READ MORE: Crown says murder of seven-year-old in Langley was planned, deliberate
Over the next several weeks, the court heard from Aaliyah’s father, from Lewis’s ex-boyfriend, and from an off-duty Alberta police officer who found the body, as well as multiple police investigators, store clerks, and paramedics.
The court heard a special hearing via a video link with China to hear from Katrian Yu, a former friend of Lewis.
Lewis would often speak angrily about her ex-husband, Rosa, who had primary custody, Yu testified.

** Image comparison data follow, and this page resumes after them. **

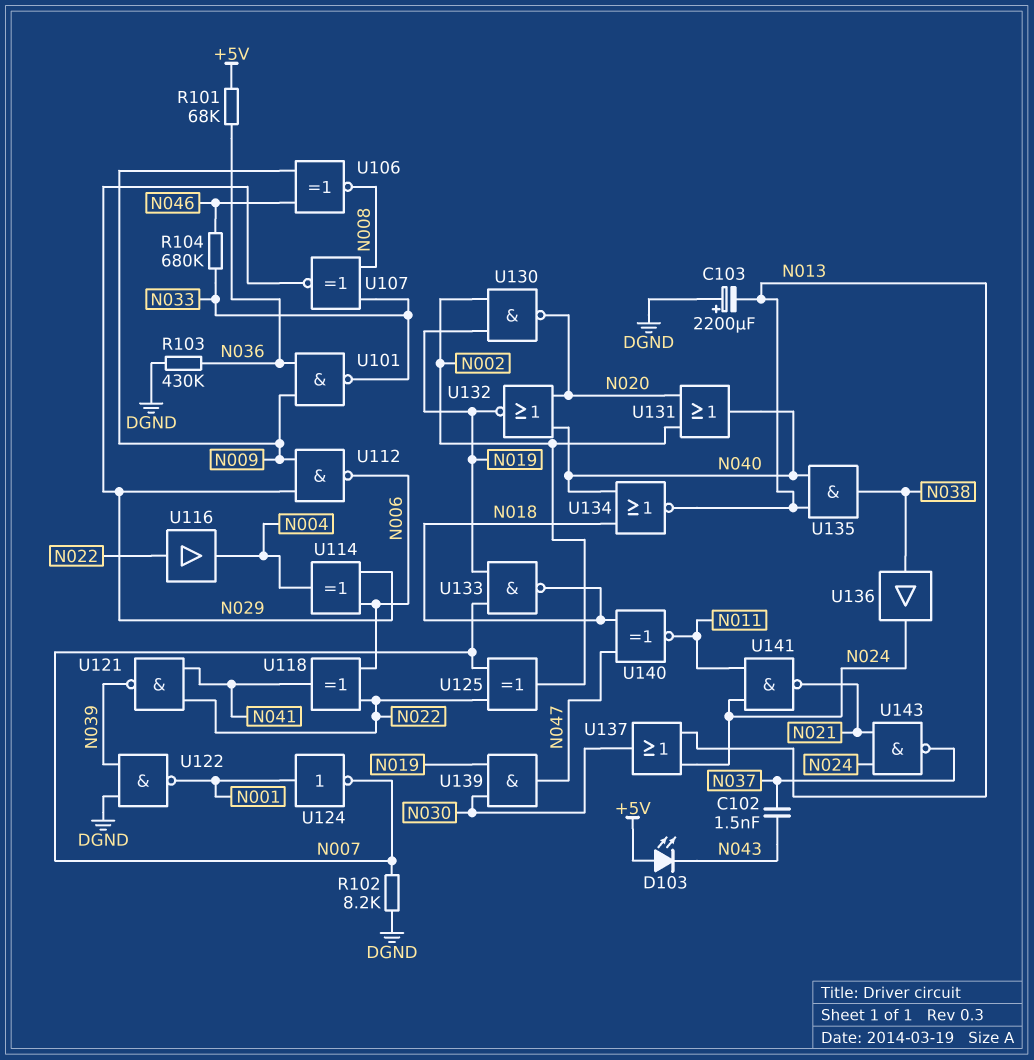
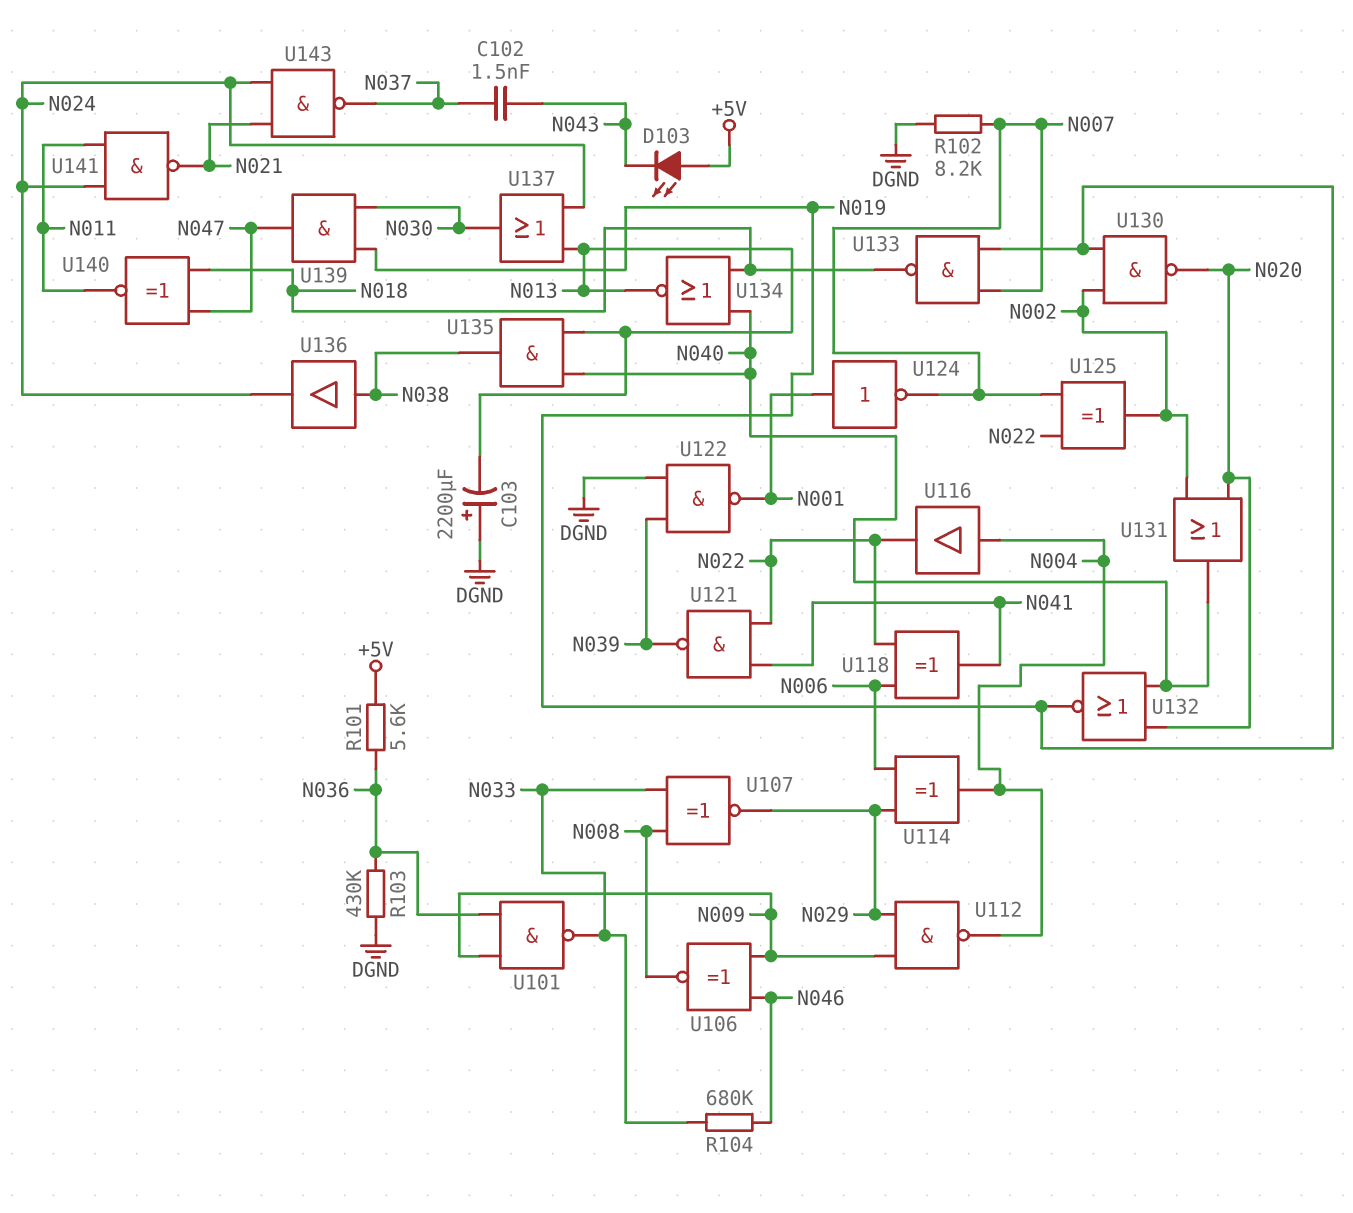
R101: 68k (+5V, N036) -> 5.6k (+5V, N036)
U112: NAND (in N009, in N029, out N006) -> NAND (in N009, in N029, out N004)
U116: buffer (in N022, out N004) -> buffer (in N004, out N022)

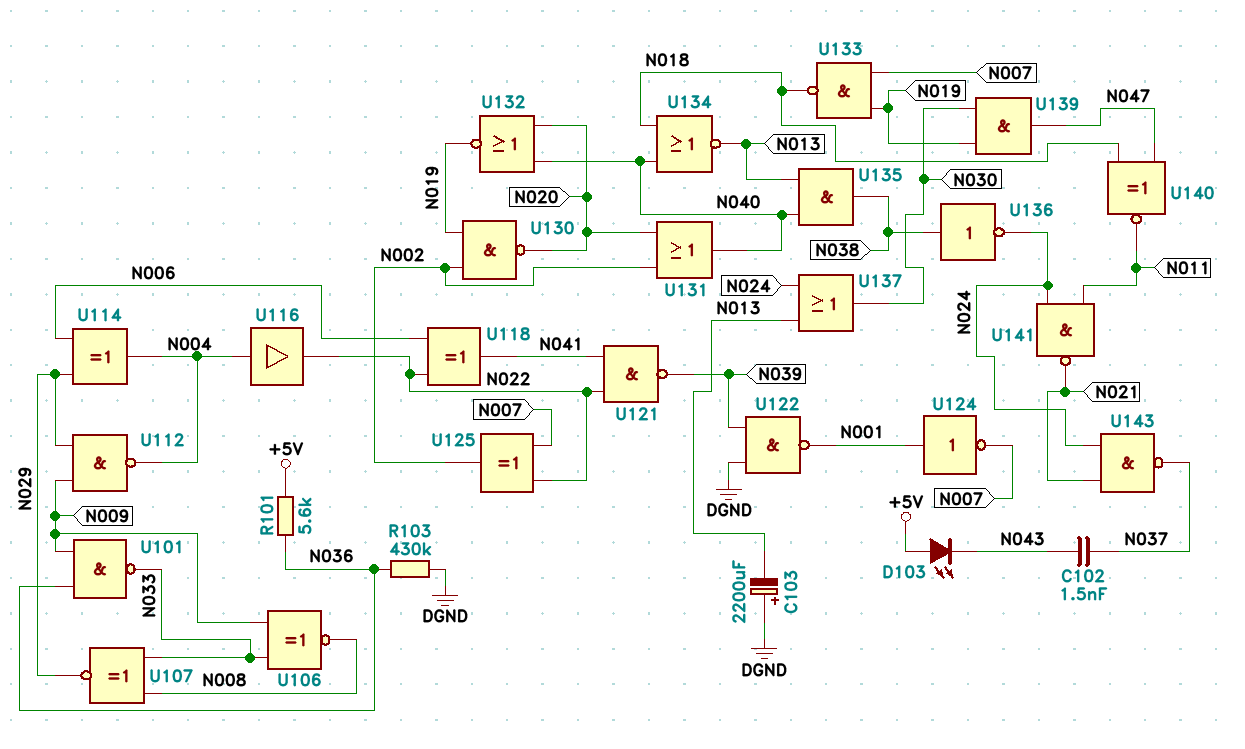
R102: 8.2k (DGND, N007) -> none
R104: 680k (N033, N046) -> none
U106: XNOR (in N009, in N046, out N008) -> XNOR (in N009, in N033, out N008)
U136: buffer (in N038, out N024) -> NOT (in N038, out N024)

“After she’d vented her anger, she would become very sad, and she would cry a lot,” Yu said, speaking through a translator. “Then she would talk about wanting to die by suicide, and to bring Aaliyah with her, and that that’s the only way that they could be together.”
The trial was scheduled to wrap up before the end of the year, but it was plagued with delays due to COVID-19 exposures and infections among the witnesses, along with health issues for the defendant. Lewis collapsed in court one day in November.
Most of the remaining witnesses were heard in December, and Justice Martha Devlin scheduled more time starting on Jan. 4 to conclude hearing from the final witness, along with any defense arguments.
Devlin is expected to hand down a verdict sometime early in the new year.
There were a number of other high-profile incidents that took place in Langley over 2020 as well.
On January 21, what police described as a brawl broke out at Willowbrook Shopping Centre, and one teenager slammed another in the head with what appeared to be a rifle. A suspect was arrested later that week.
A car linked to a Burnaby murder was dumped and torched on a quiet Willoughby road on Jan. 19, and in an unrelated investigation, the BC SPCA seized 20 animals from a Milner home on the same day.
IHIT investigators were in Langley for the first murder of the year after a man was shot in the parking lot of the Chuck E. Cheese restaurant on 200th Street on Feb. 7.
Ravinder Singh Sandhu, 42, was fatally shot in his car, with his two children still in the back seat. The children were unharmed. During the summer, IHIT issued a plea for tips on the murder.
In July, the trial in another Langley murder wrapped up when Travis MacPhail was sentenced to life in prison with no possibility of parole for 17 years in the 2017 deaths of Brandy Petrie, 34, and Avery Levely-Flescher, 20.
The two were murdered after MacPhail and a female companion tried to buy drugs using a pre-paid credit card. The victims asked for cash, and MacPhail murdered them with a sawed-off shotgun.
On Sept. 4, David Bryan Tull pleaded guilty to conspiracy to commit murder in the June 9, 2017 murder of Tyler Pastuck outside a Langley restaurant.
On Feb. 23, a naked man in a stolen car went on a hit-and-run spree, slamming into a fence, several vehicles, and a gate in Surrey and Langley before being surrounded and arrested by police. In the middle of the incident, he was caught on video getting out of the car and running around on the side of the road for several minutes, wearing only sneakers. A Kelowna man faced multiple charges.